元祖【ひとり公論】

誰かには必ず、ほんの少しだけでも役に立つに違いない、という意味での公論

ヤンキー文化についての考察


[再録]ヤンキー文化についての考察|(改題)ひとり公論

僕は田舎のヤンキー文化は大キライでしたし今でもキライですが、今オトナになり、落ち着いて考えてみると、共感できるところが少しはあります。
そのうちのひとつは、より大きなモノ、体制に歯向かおうとする気概のようなものです。

筋金いりのヤンキーになってくればもう、いわゆる「先公」(ふるい?)、学校に反抗するという枠を超えて、対峙する対象は地域の警察だったり、暴力団あるいはそれ関係のチンピラだったりします。
それ以前に、学校間、あるいは同世代地域グループ間の「抗争」を経たりしますが、「筋金いり」であればその時点でグループの歯車に組み込まれたりはしません。

どこまでも度胸試しで背伸びしてゆくところ、その破天荒なパワーは、スナオにスゴいと思いますね。

ところが、僕が現在、ヤンキー文化を全面的に信用ならないと考えるようになってしまった理由は、そういう旧態依然とした文化が絶滅しかけているからです。

その理由は、「卒業」という美学が、ヤンキー(不良)からごそっと抜け落ちてしまったからです。
僕が考える(考えていた)ヤンキー文化のよさのもうひとつはまさにそれであり、ムカシのヤンキーの足の洗い方はおおよそすがすがしいものでした。

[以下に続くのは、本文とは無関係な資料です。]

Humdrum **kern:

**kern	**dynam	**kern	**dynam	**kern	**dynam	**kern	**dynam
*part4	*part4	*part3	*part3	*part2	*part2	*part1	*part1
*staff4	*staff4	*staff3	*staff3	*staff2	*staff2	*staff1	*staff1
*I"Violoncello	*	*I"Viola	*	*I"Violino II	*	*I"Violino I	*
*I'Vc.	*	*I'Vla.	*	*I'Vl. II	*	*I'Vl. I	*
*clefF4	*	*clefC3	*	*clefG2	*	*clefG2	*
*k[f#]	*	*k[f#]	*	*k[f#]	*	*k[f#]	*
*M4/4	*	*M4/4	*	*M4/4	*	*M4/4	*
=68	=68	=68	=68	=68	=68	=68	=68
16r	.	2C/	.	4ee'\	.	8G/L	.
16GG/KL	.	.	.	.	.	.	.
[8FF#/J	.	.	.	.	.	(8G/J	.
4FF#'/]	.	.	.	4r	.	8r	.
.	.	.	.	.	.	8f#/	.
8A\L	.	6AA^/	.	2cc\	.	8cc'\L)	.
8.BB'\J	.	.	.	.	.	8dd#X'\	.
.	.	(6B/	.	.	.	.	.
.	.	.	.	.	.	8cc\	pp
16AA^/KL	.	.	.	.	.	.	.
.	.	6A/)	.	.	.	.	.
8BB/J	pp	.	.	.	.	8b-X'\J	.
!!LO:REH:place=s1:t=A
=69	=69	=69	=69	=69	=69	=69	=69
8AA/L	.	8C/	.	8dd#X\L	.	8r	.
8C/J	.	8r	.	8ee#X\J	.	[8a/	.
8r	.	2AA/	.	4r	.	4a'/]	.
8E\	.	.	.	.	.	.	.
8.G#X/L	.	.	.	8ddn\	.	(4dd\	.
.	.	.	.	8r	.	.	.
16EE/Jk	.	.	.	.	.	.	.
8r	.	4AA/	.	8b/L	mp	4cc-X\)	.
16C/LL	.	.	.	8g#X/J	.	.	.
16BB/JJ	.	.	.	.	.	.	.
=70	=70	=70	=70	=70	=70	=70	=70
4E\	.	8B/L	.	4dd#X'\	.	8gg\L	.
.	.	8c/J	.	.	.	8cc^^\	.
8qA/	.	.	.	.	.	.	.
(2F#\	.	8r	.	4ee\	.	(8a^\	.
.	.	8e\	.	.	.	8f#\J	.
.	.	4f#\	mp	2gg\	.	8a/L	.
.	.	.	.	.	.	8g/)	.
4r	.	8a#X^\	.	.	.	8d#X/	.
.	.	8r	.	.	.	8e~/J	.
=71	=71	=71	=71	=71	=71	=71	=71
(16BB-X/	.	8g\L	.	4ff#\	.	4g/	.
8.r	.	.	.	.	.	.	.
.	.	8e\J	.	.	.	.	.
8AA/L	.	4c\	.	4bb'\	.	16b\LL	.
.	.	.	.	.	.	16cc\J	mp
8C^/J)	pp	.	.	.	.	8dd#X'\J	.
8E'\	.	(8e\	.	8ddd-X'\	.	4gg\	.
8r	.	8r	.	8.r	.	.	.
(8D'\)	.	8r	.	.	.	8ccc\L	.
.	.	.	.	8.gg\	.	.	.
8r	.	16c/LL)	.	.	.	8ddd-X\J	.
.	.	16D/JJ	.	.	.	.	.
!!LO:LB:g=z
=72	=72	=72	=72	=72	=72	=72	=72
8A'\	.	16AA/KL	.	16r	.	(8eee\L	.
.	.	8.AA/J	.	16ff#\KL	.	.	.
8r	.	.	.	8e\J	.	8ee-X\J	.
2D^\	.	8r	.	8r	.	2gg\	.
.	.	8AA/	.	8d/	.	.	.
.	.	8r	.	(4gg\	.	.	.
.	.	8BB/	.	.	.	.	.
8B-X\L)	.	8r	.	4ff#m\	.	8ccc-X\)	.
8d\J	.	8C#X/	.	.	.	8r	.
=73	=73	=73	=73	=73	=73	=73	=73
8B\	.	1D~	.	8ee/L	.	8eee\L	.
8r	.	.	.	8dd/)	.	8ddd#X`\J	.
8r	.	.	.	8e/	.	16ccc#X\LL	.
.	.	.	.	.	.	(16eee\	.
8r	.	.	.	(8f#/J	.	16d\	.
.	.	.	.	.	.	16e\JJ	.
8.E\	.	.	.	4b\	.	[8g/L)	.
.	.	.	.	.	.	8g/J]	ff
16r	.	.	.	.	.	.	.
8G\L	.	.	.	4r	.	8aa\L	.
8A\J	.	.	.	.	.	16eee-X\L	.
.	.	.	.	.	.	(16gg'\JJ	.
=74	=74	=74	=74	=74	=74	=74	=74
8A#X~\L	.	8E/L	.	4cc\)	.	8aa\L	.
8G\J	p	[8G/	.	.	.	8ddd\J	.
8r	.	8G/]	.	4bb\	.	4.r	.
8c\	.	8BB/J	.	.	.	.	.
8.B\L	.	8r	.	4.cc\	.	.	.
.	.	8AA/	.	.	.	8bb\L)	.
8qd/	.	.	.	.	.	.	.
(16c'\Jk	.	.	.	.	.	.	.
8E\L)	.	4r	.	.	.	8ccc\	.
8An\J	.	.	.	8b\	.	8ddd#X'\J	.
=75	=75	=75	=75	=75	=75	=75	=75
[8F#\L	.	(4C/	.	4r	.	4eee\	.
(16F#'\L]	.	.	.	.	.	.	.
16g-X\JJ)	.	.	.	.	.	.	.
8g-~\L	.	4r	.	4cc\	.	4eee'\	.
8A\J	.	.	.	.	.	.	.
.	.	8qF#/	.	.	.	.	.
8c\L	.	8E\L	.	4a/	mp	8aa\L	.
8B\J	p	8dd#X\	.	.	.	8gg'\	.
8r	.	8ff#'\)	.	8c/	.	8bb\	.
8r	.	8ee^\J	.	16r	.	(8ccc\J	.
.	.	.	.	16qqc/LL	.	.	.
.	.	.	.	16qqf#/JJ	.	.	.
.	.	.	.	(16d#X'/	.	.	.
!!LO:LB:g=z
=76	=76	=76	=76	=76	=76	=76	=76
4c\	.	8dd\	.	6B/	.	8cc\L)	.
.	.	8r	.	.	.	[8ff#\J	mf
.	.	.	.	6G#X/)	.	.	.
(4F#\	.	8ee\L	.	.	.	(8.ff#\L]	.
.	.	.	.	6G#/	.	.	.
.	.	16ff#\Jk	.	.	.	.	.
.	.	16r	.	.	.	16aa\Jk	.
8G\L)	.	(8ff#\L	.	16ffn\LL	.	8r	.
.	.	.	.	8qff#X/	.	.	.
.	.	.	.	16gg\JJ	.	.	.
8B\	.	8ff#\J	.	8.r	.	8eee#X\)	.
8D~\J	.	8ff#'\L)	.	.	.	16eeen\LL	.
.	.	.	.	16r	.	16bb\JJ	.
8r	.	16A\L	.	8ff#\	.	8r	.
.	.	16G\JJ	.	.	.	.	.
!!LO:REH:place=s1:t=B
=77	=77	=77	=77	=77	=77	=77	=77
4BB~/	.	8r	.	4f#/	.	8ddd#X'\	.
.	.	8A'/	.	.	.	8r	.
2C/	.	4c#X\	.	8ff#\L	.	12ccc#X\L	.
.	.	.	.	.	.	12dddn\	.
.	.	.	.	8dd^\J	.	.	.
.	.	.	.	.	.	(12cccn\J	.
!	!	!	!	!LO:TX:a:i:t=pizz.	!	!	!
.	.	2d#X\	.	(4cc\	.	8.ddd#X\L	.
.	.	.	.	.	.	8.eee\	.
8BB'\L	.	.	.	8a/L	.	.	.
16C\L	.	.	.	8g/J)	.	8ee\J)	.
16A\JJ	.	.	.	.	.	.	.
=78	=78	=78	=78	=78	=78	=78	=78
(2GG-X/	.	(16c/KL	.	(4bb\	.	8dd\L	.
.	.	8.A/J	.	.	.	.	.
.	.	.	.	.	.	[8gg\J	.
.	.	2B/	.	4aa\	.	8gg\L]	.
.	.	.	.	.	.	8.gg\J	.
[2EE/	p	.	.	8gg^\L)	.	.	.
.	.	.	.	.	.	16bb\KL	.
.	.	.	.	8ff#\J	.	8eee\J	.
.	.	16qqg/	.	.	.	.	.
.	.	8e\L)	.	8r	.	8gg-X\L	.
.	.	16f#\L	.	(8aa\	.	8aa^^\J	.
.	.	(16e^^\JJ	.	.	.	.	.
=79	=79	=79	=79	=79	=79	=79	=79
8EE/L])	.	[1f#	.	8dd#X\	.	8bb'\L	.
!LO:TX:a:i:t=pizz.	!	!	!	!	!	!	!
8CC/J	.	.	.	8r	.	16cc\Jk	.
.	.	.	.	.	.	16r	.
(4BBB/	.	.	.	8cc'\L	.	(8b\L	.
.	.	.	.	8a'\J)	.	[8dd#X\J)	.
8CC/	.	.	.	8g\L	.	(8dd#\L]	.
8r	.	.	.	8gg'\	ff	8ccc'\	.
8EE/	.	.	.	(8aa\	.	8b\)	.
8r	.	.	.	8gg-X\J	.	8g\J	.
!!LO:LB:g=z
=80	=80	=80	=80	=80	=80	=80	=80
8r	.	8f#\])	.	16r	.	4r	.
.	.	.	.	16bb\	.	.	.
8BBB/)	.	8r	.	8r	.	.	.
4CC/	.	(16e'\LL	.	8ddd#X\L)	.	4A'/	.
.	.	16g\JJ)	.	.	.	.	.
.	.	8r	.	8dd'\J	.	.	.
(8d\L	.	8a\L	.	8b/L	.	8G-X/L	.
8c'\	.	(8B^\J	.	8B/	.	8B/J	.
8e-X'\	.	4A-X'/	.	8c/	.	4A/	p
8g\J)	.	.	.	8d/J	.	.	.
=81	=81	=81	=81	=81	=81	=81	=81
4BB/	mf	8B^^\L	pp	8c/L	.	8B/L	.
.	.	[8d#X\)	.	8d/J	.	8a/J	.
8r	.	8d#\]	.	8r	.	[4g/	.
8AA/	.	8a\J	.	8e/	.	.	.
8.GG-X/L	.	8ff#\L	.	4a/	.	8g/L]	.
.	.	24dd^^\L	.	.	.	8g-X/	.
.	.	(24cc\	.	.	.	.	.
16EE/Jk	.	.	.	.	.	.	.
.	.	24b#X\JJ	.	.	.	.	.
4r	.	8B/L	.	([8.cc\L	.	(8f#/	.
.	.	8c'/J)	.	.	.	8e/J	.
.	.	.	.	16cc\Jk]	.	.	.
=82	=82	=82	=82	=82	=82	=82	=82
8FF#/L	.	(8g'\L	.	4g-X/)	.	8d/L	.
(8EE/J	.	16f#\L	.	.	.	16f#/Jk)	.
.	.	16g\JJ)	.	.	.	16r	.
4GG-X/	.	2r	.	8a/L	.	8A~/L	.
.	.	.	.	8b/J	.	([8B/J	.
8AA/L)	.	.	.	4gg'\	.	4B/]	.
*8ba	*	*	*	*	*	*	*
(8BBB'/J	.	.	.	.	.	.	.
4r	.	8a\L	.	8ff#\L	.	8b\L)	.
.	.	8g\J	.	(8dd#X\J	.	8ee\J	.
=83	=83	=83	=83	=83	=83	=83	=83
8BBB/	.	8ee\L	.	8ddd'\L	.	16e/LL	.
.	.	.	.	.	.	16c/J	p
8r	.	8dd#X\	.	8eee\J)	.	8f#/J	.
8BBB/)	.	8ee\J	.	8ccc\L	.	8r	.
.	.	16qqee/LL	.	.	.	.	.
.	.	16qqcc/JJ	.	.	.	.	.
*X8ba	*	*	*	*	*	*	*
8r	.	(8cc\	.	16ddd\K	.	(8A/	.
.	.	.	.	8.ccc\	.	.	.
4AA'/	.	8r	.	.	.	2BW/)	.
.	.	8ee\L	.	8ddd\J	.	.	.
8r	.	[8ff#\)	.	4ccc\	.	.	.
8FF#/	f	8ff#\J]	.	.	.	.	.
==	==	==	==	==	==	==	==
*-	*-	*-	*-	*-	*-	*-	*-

(カタギに戻るにせよ「本業」に進むにせよ)

かつては、いくつになっても「そこ」にしがみつくことのカッコ悪さ、というものがあり、散り際の美学というものが厳然と存在していました。「テメーまだハンパやってんのかよ」みたいな。
具体的には、19歳ぐらいがリミットでしたでしょうか。

背伸びして体制に「反抗」することは「ハンパ」であり、そこから卒業して体制そのものに飛び込んでゆく(あるいは、ホンモノの裏社会に飛び込んでゆく)気概があったのです。
(もちろん、どの時代にも例外はあります)

それが崩れたのはちょうど、いわゆる「茶髪」が民営化されて一般人にまで降りてきた時期と重なっています。

最近の「彼ら」は、(偽)ヤンキー文化というハンパなぬるま湯にいつまでも浸かっていようとしています。なぜなら「そこ」であればある程度の万能感があるからです。

社会に出れば、その万能感は一切失われてしまい、ただの(社会に出るための勉強もろくすっぽしていない)一般人に成り下がってしまいます。
ヤンキー文化の中でホンモノの、僕ら庶民では経験できないような修羅場をくぐり抜けているのであれば、一旦一般人に成り下がってもそこから這い上がるのは容易なような気がしますが、それを現代のヤンキーに望むべくもありません。
なぜなら、単に「楽だから」出ようとしない、そういう人種の集まりだからです。


ヤンキーは、かすかに「一般人とは一味違う」という点において認めていた部分もあったのですが、昨今はそれも崩れて、ただのヒトに迷惑をかける(おそれのある)一般人に成り下がってしまいました。(あるいは「ふつう」に「成り上がった」?)